DG of Israel’s National Cyber Directorate (INCD), Yossi Karadi, revealed today (January 27, 2026) at the Cybertech Global Conference, for the first time, the scope of cyber incidents handled by the Directorate during 2025: more than 26,000 cyber incidents – a 55% increase compared to 2024.
The three most targeted sectors this year were the financial sector, government institutions, and digital service providers. Many of the incidents were detected and halted with no damage, while others caused significant harm to the affected organizations, connected entities, or information assets.
Karadi emphasized that the proposed CyberSecurity Law, whose memorandum was published for public consultation a few days ago, marks a historic milestone:
“For the first time, the law will define what national cyber defense means in Israel. It will regulate the obligations of essential organizations and digital service providers to meet security standards in order to protect public security and daily life, and will establish reporting, supervision, and enforcement mechanisms to handle significant cyber incidents. The law aligns Israel with international standards and anchors cybersecurity as a national interest, rather than a voluntary decision by each organization.”
Karadi also presented Israel’s new national multi-year cyber plan, focusing on three core pillars: cloud security, Cyber-AI, and readiness for the quantum era. At the same time, the program promotes the strengthening of national infrastructures, detection and response capabilities, national defensive platforms, and the establishment of national labs in artificial intelligence and deepfake technologies.
In addition, Karadi highlighted the importance of close cooperation between government and Israel’s cyber industry, as well as international partnerships:
“We cannot choose when the next war will break out – but we can choose to be ready. The government sets strategy and leads national defense, but it is Israel’s cyber industry, with its innovation, agility, and operational experience, that enables Israel to be prepared for the first cyber-based war.”
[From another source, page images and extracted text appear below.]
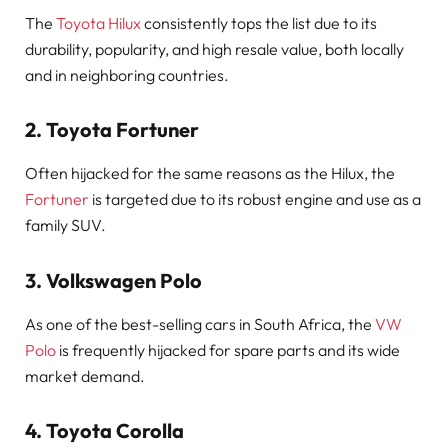
The
Toyota Hilux
consistently tops the list due to its
durability, popularity, and high resale value, both locally
and in neighboring countries.
2.
Toyota Fortuner
Often hijacked for the same reasons as the Hilux, the
Fortuner
is targeted due to its robust engine and use as a
family SUV.
3.
Volkswagen Polo
As one of the best-selling cars in South Africa, the
VW
Polo
is frequently hijacked for spare parts and its wide
market demand.
4.
Toyota Corolla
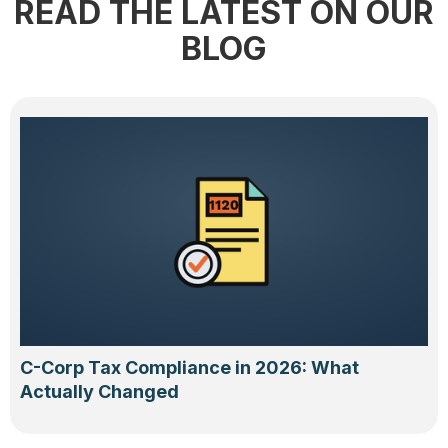
READ THE LATEST ON OUR
BLOG
C-Corp Tax Compliance in 2026: What
Actually Changed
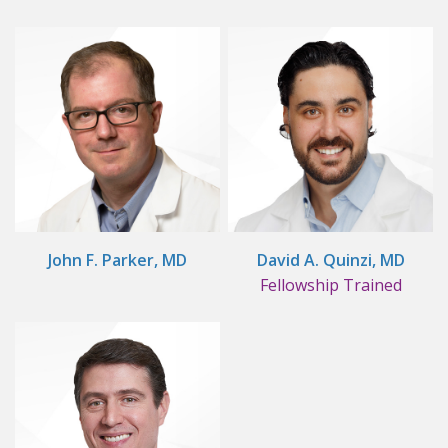
John F. Parker, MD
David A. Quinzi, MD
Fellowship Trained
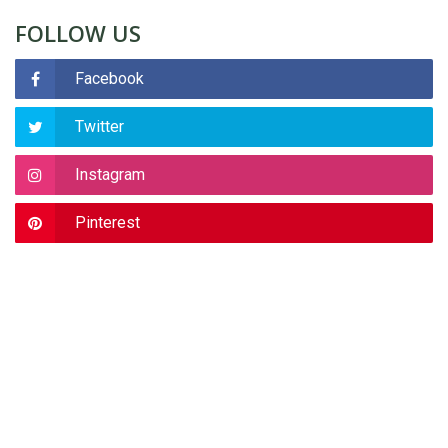
FOLLOW US
Facebook
Twitter
Instagram
Pinterest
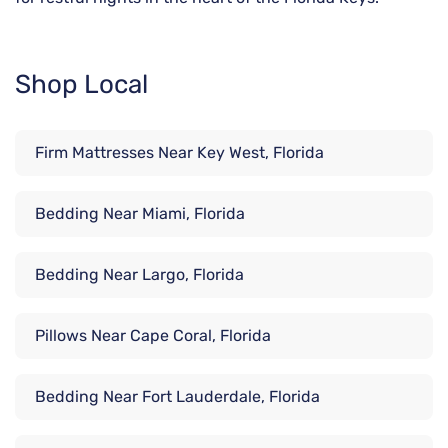
Shop Local
Firm Mattresses Near Key West, Florida
Bedding Near Miami, Florida
Bedding Near Largo, Florida
Pillows Near Cape Coral, Florida
Bedding Near Fort Lauderdale, Florida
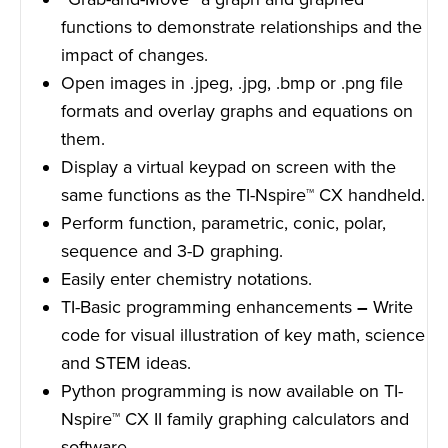
functions to demonstrate relationships and the
impact of changes.
Open images in .jpeg, .jpg, .bmp or .png file
formats and overlay graphs and equations on
them.
Display a virtual keypad on screen with the
same functions as the TI-Nspire™ CX handheld.
Perform function, parametric, conic, polar,
sequence and 3-D graphing.
Easily enter chemistry notations.
TI-Basic programming enhancements
–
Write
code for visual illustration of key math, science
and STEM ideas.
Python programming is now available on TI-
Nspire™ CX II family graphing calculators and
software.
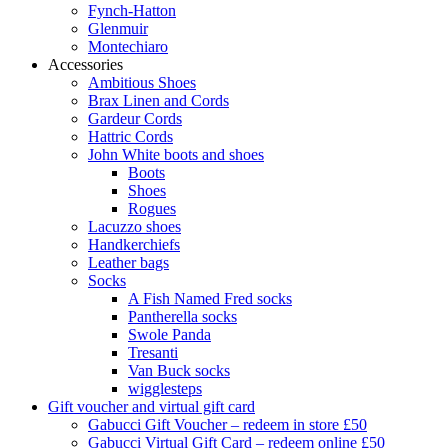
Fynch-Hatton
Glenmuir
Montechiaro
Accessories
Ambitious Shoes
Brax Linen and Cords
Gardeur Cords
Hattric Cords
John White boots and shoes
Boots
Shoes
Rogues
Lacuzzo shoes
Handkerchiefs
Leather bags
Socks
A Fish Named Fred socks
Pantherella socks
Swole Panda
Tresanti
Van Buck socks
wigglesteps
Gift voucher and virtual gift card
Gabucci Gift Voucher – redeem in store £50
Gabucci Virtual Gift Card – redeem online £50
In this context, Karadi noted that in the past month Israel signed a strategic cybersecurity cooperation agreement with Germany, and launched a Maritime Cybersecurity Center of Excellence together with Greece and Cyprus.
At the opening of Karadi’s speech, a short film was screened depicting a scenario of a large-scale cyberattack against critical infrastructures and essential services – the world’s first short visual scenario of its kind.